In that analogy, Mr. Guo will essentially become the chairman of China’s central bank while Mr. Yi, as governor, will act like a chief executive. Both men will answer to Liu He, a longtime economic adviser to President Xi Jinping who advocates a greater reliance on market forces in the Chinese economy.
Mr. Liu joined the Politburo last October and last Monday became China’s vice premier for financial and industrial policy.
Jan Svejnar, the director of the Center on Global Economic Governance at Columbia University, said that China’s rapid shake-up in top financial regulatory jobs indicated that the country’s leaders were determined to act on weaknesses in the financial system. “They are interested because they want to contain any problems that will arise,” he said.

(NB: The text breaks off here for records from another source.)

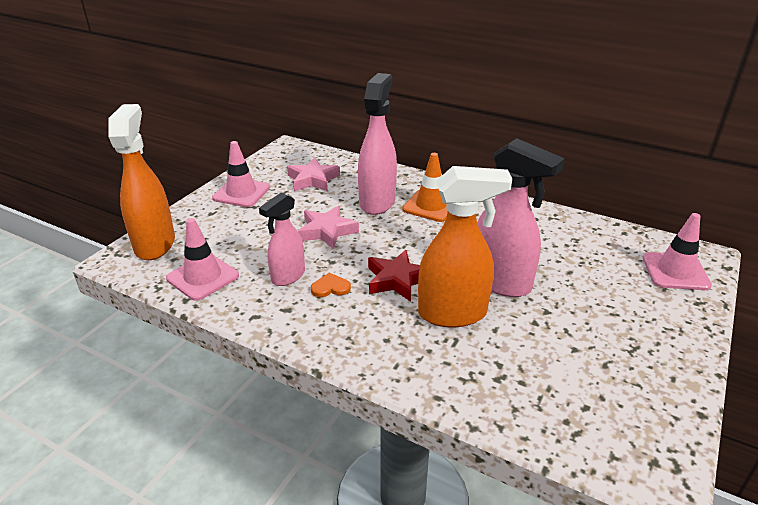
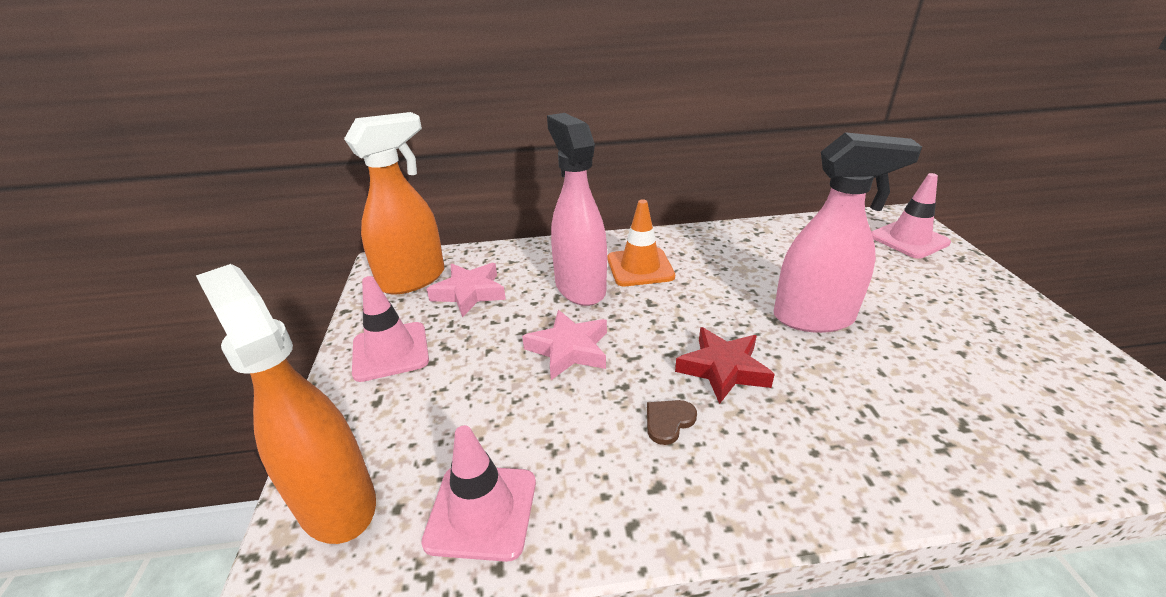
camera: 35 degrees left, 0 degrees up
(288, 276) = (599, 437): pink spray bottle -> none
(330, 287) = (668, 421): orange heart -> brown heart
(453, 314) = (826, 377): orange spray bottle -> orange spray bottle (413, 279)

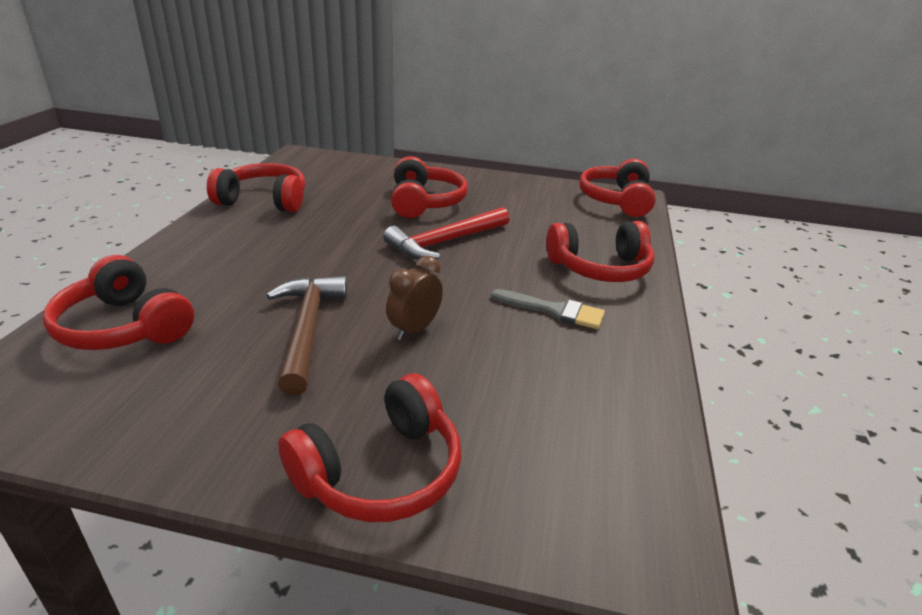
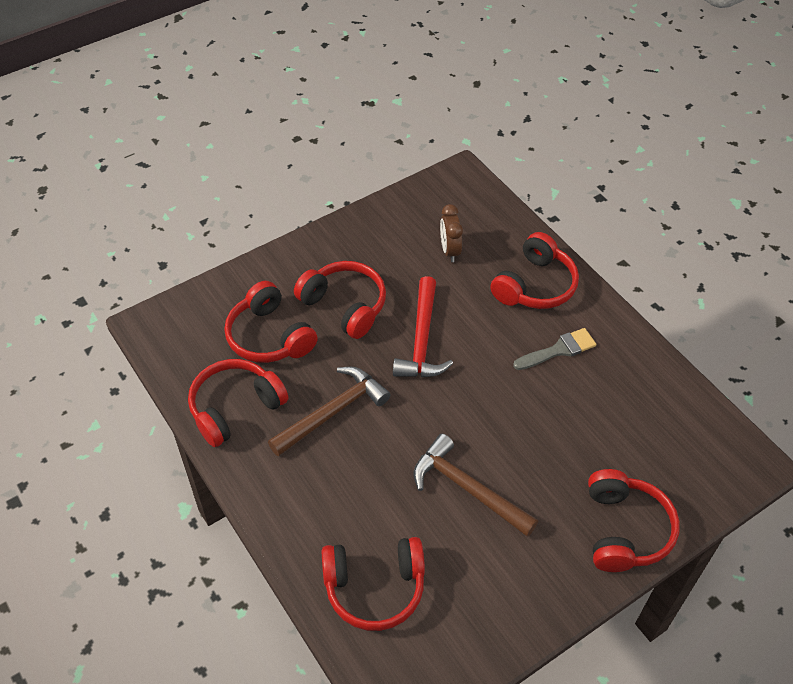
camera: 45 degrees left, 20 degrees up
(311, 235) = (333, 412): none -> brown hammer
(414, 329) = (516, 434): brown clock -> brown clock (449, 250)
(617, 200) = (457, 190): red headphones -> red headphones (269, 336)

Word of Mr. Guo’s new role spread rapidly on Sunday morning at the China Development Forum, one of the country’s premier annual gatherings for economic policy experts from around the world. The People’s Bank of China declined to provide any immediate comment.
Mr. Yi gave a speech and took questions from the audience at the conference in the early afternoon but did not mention Mr. Guo. In his speech, Mr. Yi said that China would act resolutely against anyone who engaged in illegal financial activities without a license — a reference to a continuing campaign against so-called shadow banking.
China said last November that it would open its financial sector to greater international competition, in an unsuccessful move to tamp down President Trump’s demands for a narrowing of the United States trade deficit with China. Mr. Yi, explaining himself clearly in terms that frequently hinted at his background as an economics professor, said that the opening would continue.
“The more a sector opens, the more competitive it will become,” he said.
After a quarter-century of rapid growth, the Chinese economy stalled momentarily at the start of 2009 during the global financial crisis. China’s leaders responded by flooding the economy with credit, in a massive monetary stimulus program that exceeded those of the Federal Reserve and the European Central Bank in terms of the increase in broadly measured money supply.
That stimulus program allowed the Chinese economy to resume rapid growth almost immediately. But China has been adding debt ever since, building a national grid of high-speed train lines and forests of city skyscrapers as leaders have been reluctant to let growth slow.
Two credit rating agencies, Standard & Poor’s and Moody’s, downgraded China’s sovereign debt last year on concerns about the buildup of domestic debt. Chinese officials have publicly acknowledged that they need to address rising leverage but contend that the country’s minimal foreign debt, strong economic growth and increasingly stringent financial regulation mean that they have ample time to defuse the problem without a sharp slowdown in economic growth.
Mr. Guo has previously served as the chairman of the China Securities Regulatory Commission and as the governor of Shandong Province — two posts that gave him considerable clout and status in the Communist Party, which oversees all agencies of the government.
By contrast, Mr. Yi is a former economics professor in Indiana who then taught in Beijing and spent the past two decades working his way up the ranks of the civil service at the central bank.
Angel Gurría, the secretary general of the Paris-based Organization for Economic Cooperation and Development, said that the clear trend in recent weeks in China had been for the top jobs to be filled by technocrats with extensive financial expertise and with strong political credentials. He also cited Liu Kun, a longtime budget expert who became China’s finance minister last Monday.
“The trend is very clear — you strengthen the political level with people who are very knowledgeable in their expertise,” Mr. Gurría said.
Other experts in Chinese policymaking said that the real contrast right now was between Liu He and his predecessor as vice premier for financial and industrial policy, Ma Kai. Mr. Ma was an influential advocate of the country’s state-owned enterprises and was wary of policy changes that might result in bankruptcies at these enterprises leading to job losses.
That concern for state-owned enterprises appears to have faded as debt has become a bigger worry. But while Mr. Xi, the president, and Premier Li Keqiang and other leaders have all talked lately about addressing debt, the question remains whether they will keep tightening the brakes on China’s credit system if the economy slows noticeably this year.
One of the dilemmas for China’s leaders in choosing a successor for Mr. Zhou at the central bank was that whoever holds the title of governor is expected these days to travel extensively to meetings with other central bank governors to coordinate policy. That makes the governor somewhat less able to participate in the continuous debate in Beijing over exactly which domestic financial policies to adopt.
Mr. Yi speaks excellent English and will now play the role of China’s monetary policy statesman to the world. But adding Mr. Guo as party secretary means that an influential and strongly pro-reform voice will represent the central bank in interagency debates in Beijing, even when Mr. Yi is out of the country.